Start of Block
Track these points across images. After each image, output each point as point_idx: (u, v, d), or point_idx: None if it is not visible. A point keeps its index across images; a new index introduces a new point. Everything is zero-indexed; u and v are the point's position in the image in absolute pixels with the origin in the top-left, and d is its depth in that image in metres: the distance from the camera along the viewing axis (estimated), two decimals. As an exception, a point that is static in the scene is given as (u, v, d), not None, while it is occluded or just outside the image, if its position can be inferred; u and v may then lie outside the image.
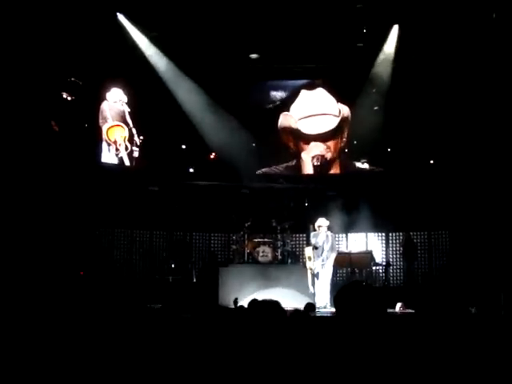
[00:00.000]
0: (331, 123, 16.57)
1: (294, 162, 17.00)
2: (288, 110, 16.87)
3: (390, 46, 15.49)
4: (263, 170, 17.17)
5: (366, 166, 16.55)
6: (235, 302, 9.99)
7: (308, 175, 16.77)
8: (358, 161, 16.60)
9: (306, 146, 16.74)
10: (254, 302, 3.07)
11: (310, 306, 11.49)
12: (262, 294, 11.76)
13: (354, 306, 2.75)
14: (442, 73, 14.98)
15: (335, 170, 16.86)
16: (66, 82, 14.69)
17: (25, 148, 13.01)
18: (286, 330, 2.86)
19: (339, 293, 2.88)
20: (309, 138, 16.69)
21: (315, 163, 16.63)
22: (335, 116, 16.58)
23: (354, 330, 2.68)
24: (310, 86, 16.89)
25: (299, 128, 16.68)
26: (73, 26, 13.76)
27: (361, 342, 2.63)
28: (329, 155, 16.63)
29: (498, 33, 13.36)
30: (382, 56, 15.77)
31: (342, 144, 16.70)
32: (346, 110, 16.57)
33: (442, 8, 13.37)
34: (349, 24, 14.43)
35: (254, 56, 16.11)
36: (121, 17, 14.84)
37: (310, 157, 16.68)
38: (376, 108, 16.17)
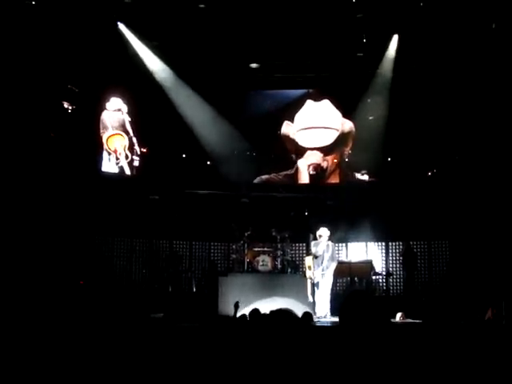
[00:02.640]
0: (329, 138, 16.56)
1: (292, 171, 17.00)
2: (292, 119, 16.88)
3: (389, 56, 15.51)
4: (262, 177, 17.17)
5: (365, 177, 16.53)
6: (236, 305, 9.76)
7: (306, 184, 16.75)
8: (358, 172, 16.59)
9: (303, 154, 16.76)
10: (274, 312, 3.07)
11: (308, 316, 11.45)
12: (262, 304, 11.73)
13: (359, 315, 2.75)
14: (441, 82, 15.02)
15: (334, 179, 16.85)
16: (66, 91, 14.72)
17: (26, 157, 13.03)
18: (287, 340, 2.86)
19: (344, 303, 2.88)
20: (305, 150, 16.73)
21: (311, 172, 16.64)
22: (335, 130, 16.58)
23: (358, 339, 2.68)
24: (316, 97, 16.90)
25: (296, 139, 16.71)
26: (74, 36, 13.82)
27: (365, 351, 2.63)
28: (325, 164, 16.62)
29: (497, 43, 13.41)
30: (381, 66, 15.79)
31: (344, 157, 16.69)
32: (347, 126, 16.55)
33: (442, 18, 13.42)
34: (349, 34, 14.47)
35: (254, 65, 16.14)
36: (121, 26, 14.86)
37: (306, 165, 16.69)
38: (371, 118, 16.21)
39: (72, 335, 5.30)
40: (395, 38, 15.10)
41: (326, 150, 16.58)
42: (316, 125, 16.70)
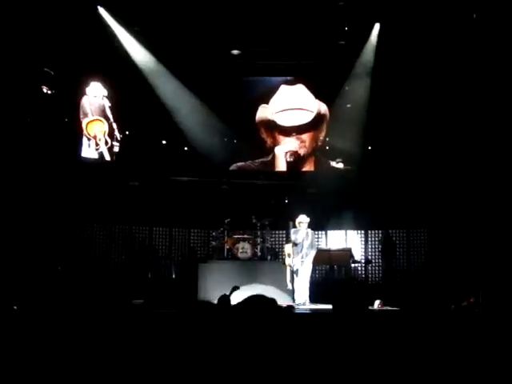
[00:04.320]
0: (307, 117, 16.62)
1: (269, 158, 17.00)
2: (267, 104, 16.88)
3: (371, 45, 15.53)
4: (238, 164, 17.15)
5: (340, 165, 16.58)
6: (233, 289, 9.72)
7: (287, 172, 16.77)
8: (333, 160, 16.63)
9: (280, 141, 16.78)
10: (251, 298, 3.06)
11: (272, 302, 11.45)
12: (241, 291, 11.75)
13: (352, 302, 2.76)
14: (423, 71, 15.06)
15: (309, 167, 16.88)
16: (44, 75, 14.57)
17: (4, 142, 12.90)
18: (271, 328, 2.86)
19: (337, 290, 2.90)
20: (284, 130, 16.71)
21: (288, 159, 16.66)
22: (311, 112, 16.61)
23: (351, 325, 2.70)
24: (291, 82, 16.91)
25: (275, 120, 16.71)
26: (53, 19, 13.64)
27: (353, 338, 2.64)
28: (302, 151, 16.65)
29: (478, 33, 13.48)
30: (363, 54, 15.81)
31: (320, 143, 16.73)
32: (323, 108, 16.59)
33: (424, 8, 13.45)
34: (331, 22, 14.46)
35: (235, 52, 16.08)
36: (101, 10, 14.71)
37: (283, 152, 16.71)
38: (349, 106, 16.27)
39: (49, 321, 5.27)
40: (377, 26, 15.14)
41: (304, 129, 16.58)
42: (293, 106, 16.73)
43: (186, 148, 16.62)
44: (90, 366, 3.61)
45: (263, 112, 16.84)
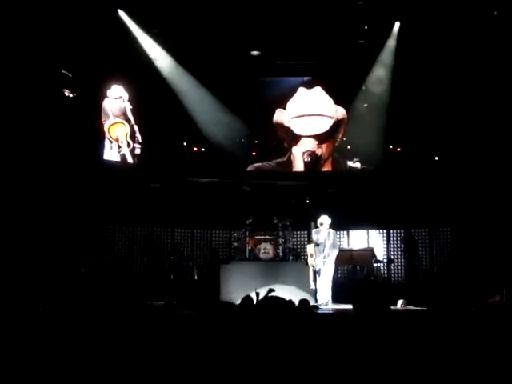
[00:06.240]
0: (324, 125, 16.44)
1: (285, 158, 16.94)
2: (285, 106, 16.83)
3: (391, 43, 15.46)
4: (255, 165, 17.13)
5: (357, 164, 16.48)
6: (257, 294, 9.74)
7: (307, 172, 16.69)
8: (351, 160, 16.54)
9: (297, 141, 16.68)
10: (266, 299, 3.06)
11: (305, 303, 11.45)
12: (264, 291, 11.75)
13: (373, 302, 2.76)
14: (443, 70, 14.96)
15: (327, 167, 16.80)
16: (66, 78, 14.69)
17: (28, 145, 13.02)
18: (291, 327, 2.86)
19: (357, 290, 2.89)
20: (299, 138, 16.68)
21: (306, 159, 16.57)
22: (329, 117, 16.46)
23: (369, 326, 2.69)
24: (309, 85, 16.82)
25: (291, 127, 16.63)
26: (74, 23, 13.76)
27: (375, 338, 2.63)
28: (320, 151, 16.55)
29: (499, 30, 13.36)
30: (383, 53, 15.75)
31: (337, 144, 16.65)
32: (341, 112, 16.46)
33: (444, 5, 13.36)
34: (350, 21, 14.41)
35: (255, 53, 16.08)
36: (121, 13, 14.83)
37: (300, 152, 16.62)
38: (365, 105, 16.19)
39: (72, 323, 5.31)
40: (397, 24, 15.07)
41: (321, 138, 16.51)
42: (310, 112, 16.60)
43: (203, 149, 16.68)
44: (111, 365, 3.63)
45: (280, 116, 16.75)
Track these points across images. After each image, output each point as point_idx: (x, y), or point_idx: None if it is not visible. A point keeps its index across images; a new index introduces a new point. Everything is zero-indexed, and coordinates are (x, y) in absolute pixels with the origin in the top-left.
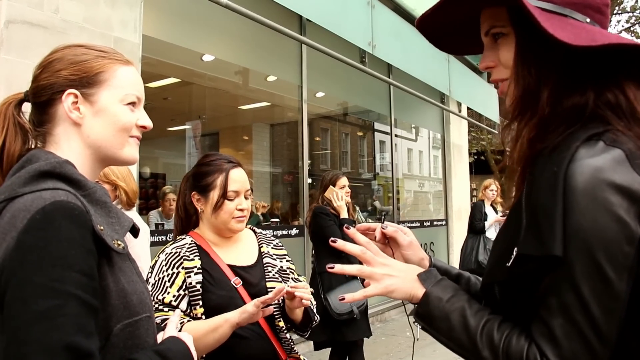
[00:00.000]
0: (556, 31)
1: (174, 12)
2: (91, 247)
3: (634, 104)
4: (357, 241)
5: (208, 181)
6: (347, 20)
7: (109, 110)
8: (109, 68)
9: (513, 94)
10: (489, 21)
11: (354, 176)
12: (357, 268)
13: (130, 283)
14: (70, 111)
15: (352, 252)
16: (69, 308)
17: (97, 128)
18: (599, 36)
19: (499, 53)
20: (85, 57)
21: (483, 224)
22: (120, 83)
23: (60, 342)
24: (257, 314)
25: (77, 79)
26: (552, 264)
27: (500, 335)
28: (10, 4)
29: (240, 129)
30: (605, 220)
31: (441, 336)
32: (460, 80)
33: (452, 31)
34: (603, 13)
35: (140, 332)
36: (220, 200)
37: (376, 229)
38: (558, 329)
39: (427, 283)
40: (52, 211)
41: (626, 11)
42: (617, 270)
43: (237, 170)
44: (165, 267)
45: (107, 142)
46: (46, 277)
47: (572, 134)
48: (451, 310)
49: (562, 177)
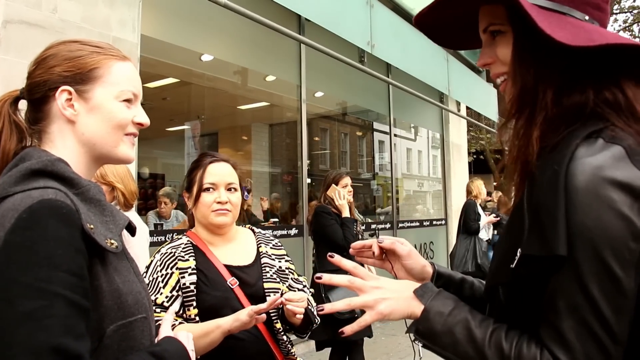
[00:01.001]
End of Block
▸ **Requirement**
Looking at the records above, work out how many lines include the string "None". Give the number and nothing else.

▸ **Finished task**
2